Actually, I own a MBP and an iphone, albeit they were both company gifts. I like my MBP, I would even consider buying one myself if only for the fact that is has lasted me longer (I tend to be tough on laptops, not Toughbook levels of tough but nonetheless) than most other laptops. The phone however is a different story. I also enjoy the free OS version upgrades.
What you are saying (with my limited understanding... Thanks for the personal attack, stay classy.) is because it has been hyped for 5 months as the "best smart watch" without being released of course, because who cares about empirical evidence when you have marketing? Has good "looks" which is totally subjective and after all it is another thin rectangle with rounded corners.

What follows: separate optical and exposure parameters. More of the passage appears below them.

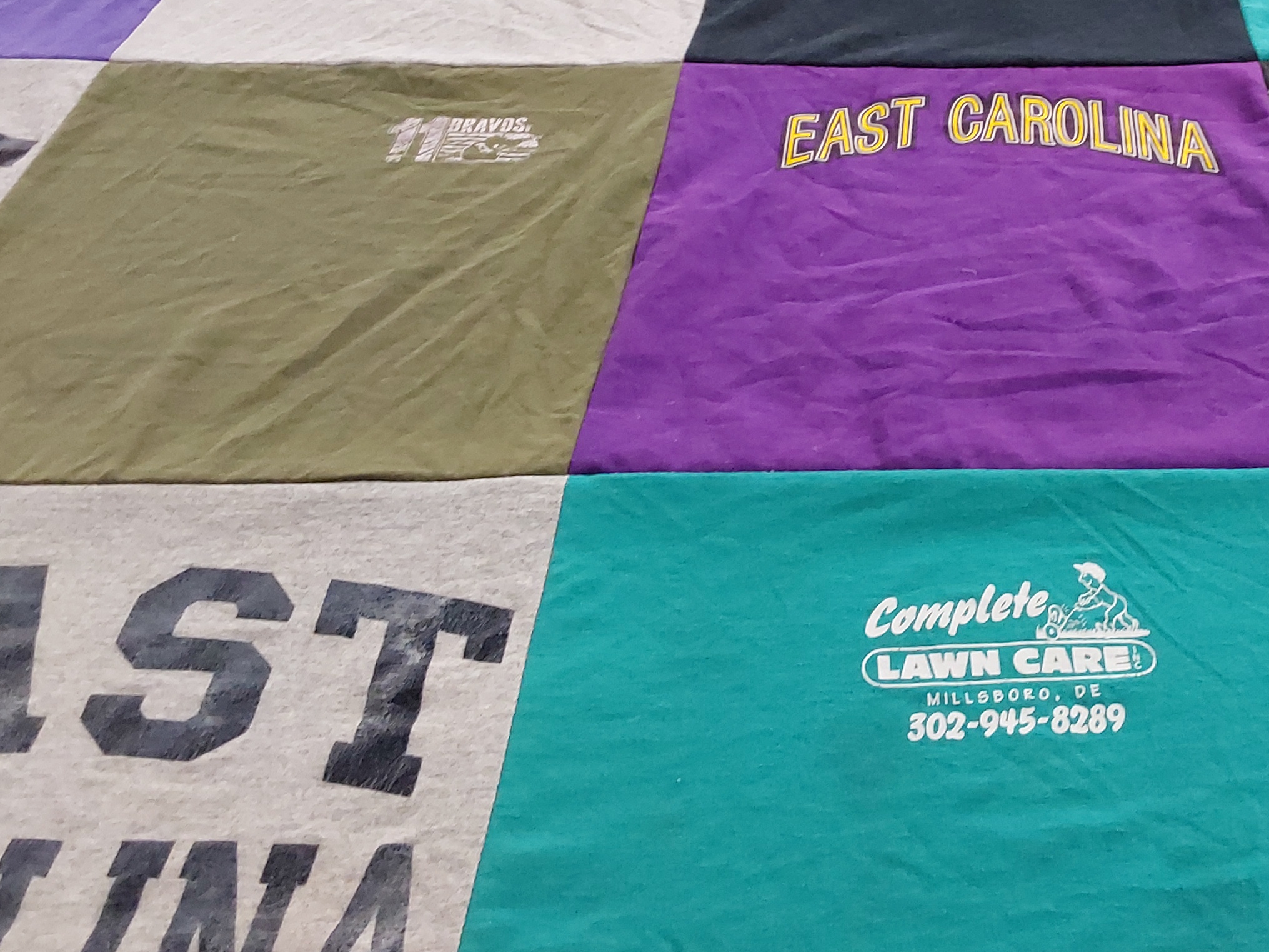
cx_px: 925
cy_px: 289
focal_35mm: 45
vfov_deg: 31.8
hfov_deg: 41.1
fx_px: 1650
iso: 200
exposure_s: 1/60
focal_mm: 2.91
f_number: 1.9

Quality: a battery that at best guess real-world use lasts 18 hours and at worst as little as 3 hours although the glass quality seems decent. Last but far from least: Functionality... What does it do that a phone doesn't besides add a sensor package? $349 to save an insignificant amount of arm movement to pull the phone out of my pocket and use apps that have less functionality than their phone counterparts, check my pulse and how many steps I've taken... That isn't the intrinsic value I would be looking for and I would guess most of those features will go unused by owners once the wow factor wears off. Hats off to the engineers for board design but it is more a gadget than a tool then again most smart watches are.
Also nice job inferring that all of Apple's competitors (the ones who have actually released smart watch products to market) are low quality poseurs, That is certainly the way to convince people of product superiority and remind them of that humility Apple and it's userbase is known for. Odd that Apple users don't quite like it when someone uses their tactics to criticize them.